- Casados House
- U.S. National Register of Historic Places
- Nearest city: Los Ojos, New Mexico
- Coordinates: 36°44′20″N 106°34′10″W﻿ / ﻿36.73889°N 106.56944°W
- Area: less than one acre
- Built: 1885
- MPS: La Tierra Amarilla MRA
- NRHP reference No.: 85000825
- Added to NRHP: April 4, 1985

= Casados House =

The Casados House, in Rio Arriba County, New Mexico near Los Ojos, New Mexico, was built in 1885. It was listed on the National Register of Historic Places in 1985.

It is located about 100 yd northwest of the junction of U.S. Route 84 and New Mexico State Road 95.

It is a two-story "mansion" built with 20 in adobe walls upon a stone rubble foundation.

"7. Description; Stone rubble foundation, stucco and mud
plaster over 20" adobe walls, end boards-front; asphalt
shingles over hipped roof; small enclosed overhang; 1/6, 2/2
double hung windows with segmental arched molding pediments;
single door with transom; boxed chamfered porch posts with
spindle railings and stick/cut-out frieze. Front and side
facades symmetrical. Center hall flanked by load bearing
adobe walls and two pairs of rooms on both floors
Barn, ca. 50' SW: hewn horizontal log with alternating
half dovetail joint (1st floor), plank with corrugated metal
roof (2nd floor), small railroad tie addition.
Located just above the drop-off from the first plateau to
the river, in the vicinity of mobile homes, recent houses and
a scattering of historic buildings (see #52)."

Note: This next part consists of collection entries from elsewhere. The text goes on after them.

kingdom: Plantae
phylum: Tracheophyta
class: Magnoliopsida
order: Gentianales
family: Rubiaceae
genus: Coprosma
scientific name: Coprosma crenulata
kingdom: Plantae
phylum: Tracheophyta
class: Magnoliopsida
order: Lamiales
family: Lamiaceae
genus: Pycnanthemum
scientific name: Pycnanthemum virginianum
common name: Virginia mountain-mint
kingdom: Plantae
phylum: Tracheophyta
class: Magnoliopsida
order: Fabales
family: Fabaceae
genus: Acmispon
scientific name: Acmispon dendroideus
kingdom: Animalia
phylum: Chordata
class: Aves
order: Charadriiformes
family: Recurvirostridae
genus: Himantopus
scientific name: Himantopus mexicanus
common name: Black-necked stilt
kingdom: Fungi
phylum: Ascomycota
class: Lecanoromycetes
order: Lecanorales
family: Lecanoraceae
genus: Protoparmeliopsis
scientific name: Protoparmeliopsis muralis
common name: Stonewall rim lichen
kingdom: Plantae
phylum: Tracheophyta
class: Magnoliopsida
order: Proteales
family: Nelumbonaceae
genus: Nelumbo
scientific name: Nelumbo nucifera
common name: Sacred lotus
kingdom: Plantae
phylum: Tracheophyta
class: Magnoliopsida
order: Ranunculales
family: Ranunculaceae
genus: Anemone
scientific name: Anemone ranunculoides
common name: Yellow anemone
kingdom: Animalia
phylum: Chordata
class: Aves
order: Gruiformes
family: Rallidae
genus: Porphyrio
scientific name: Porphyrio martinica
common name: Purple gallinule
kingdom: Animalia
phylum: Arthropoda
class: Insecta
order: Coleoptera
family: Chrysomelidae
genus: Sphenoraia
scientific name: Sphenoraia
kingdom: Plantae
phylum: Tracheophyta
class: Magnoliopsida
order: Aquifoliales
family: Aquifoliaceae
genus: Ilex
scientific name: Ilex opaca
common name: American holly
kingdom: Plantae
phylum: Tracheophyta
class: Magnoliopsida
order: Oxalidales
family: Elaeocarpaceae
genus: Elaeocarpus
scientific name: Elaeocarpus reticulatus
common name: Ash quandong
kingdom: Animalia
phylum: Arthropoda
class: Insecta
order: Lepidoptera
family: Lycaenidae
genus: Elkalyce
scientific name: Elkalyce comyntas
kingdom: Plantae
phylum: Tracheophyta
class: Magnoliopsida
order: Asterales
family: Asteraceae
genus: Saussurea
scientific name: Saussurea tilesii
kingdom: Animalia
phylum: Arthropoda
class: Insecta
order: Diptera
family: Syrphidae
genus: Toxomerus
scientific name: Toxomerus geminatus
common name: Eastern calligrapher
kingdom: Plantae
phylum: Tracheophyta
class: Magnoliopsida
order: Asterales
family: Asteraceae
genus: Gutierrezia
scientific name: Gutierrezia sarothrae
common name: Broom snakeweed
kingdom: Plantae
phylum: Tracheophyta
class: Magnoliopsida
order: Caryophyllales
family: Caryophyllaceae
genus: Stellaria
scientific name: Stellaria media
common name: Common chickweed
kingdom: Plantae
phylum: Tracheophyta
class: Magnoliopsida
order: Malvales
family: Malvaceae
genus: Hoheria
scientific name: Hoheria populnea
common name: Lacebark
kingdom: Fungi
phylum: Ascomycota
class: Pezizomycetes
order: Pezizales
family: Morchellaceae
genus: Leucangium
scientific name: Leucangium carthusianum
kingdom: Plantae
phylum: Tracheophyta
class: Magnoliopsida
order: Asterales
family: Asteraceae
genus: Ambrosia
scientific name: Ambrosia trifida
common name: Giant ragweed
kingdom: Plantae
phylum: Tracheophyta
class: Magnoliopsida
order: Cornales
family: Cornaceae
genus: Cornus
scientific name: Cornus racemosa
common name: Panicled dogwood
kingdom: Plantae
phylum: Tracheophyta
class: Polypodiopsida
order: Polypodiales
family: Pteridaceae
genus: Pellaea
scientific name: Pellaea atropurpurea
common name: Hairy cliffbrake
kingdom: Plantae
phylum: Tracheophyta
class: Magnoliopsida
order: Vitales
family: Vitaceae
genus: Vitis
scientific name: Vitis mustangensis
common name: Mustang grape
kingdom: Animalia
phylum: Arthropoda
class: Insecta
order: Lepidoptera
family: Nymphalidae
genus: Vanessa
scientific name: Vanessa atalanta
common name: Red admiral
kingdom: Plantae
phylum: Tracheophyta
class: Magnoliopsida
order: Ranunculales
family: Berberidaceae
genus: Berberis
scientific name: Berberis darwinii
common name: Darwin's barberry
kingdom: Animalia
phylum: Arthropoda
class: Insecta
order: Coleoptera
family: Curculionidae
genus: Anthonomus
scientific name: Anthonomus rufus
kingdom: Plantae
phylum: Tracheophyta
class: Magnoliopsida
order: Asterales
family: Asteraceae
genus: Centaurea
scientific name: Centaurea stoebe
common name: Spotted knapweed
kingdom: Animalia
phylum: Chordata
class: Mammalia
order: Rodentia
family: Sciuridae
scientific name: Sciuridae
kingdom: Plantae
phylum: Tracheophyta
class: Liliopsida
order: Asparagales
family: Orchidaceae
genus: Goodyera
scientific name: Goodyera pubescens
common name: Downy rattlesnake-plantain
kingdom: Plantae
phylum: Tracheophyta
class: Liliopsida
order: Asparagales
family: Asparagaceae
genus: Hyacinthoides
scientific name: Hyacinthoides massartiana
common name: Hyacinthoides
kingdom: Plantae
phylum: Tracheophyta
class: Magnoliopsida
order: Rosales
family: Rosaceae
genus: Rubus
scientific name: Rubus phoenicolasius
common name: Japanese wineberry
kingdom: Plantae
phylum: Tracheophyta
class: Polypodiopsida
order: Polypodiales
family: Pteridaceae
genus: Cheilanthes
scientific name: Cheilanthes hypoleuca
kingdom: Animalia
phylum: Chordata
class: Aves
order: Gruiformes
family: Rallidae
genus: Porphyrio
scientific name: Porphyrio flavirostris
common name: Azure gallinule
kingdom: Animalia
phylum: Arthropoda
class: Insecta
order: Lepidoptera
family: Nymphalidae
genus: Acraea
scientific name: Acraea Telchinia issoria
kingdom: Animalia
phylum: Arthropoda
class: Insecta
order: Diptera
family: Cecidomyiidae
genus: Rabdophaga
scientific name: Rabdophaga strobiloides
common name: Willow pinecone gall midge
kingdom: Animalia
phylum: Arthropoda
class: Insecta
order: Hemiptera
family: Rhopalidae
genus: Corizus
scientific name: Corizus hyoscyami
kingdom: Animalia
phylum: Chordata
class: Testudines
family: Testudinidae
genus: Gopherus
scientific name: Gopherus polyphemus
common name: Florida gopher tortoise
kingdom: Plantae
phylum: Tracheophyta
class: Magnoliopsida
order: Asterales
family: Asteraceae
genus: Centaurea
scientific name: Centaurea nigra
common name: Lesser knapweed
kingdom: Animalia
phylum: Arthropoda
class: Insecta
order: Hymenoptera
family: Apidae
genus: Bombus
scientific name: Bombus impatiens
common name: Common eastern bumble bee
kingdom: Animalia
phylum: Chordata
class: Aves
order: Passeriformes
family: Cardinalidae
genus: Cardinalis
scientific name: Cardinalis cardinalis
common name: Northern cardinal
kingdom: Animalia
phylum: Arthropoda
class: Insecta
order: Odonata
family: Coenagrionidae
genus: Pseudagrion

"8. Significance; This is the best preserved of the two-story
mansions remaining in the survey area; another stands in ruins
(ill. 55), two more in Tierra Amarilla outside the survey
area. Built in the mid-1880s by Hispanic merchants who had
prospered with the coming of the railroad, these represent an
adoption of Anglo-American tastes and house design on the most
refined and grand scale affordable. This house, like the
others, has an overriding symmetry of massing, full front
porch, centered entrance and center hall plan with four
matching square rooms on each floor. The doors, windows and
balustrades are stock elements shipped in over the railroad.
The segmental molding window pediments, the stick and cut-out
friezes, the boxed chamfered posts and the concentration of
those posts to mark the centered entrance show the hand of a
local builder."

A barn, also built around 1885, is a second contributing building in the listing, and is "a good
example of the typical combination of Hispanic (hewn logs) with Anglo (plank and corrugated roofing) elements in local barns."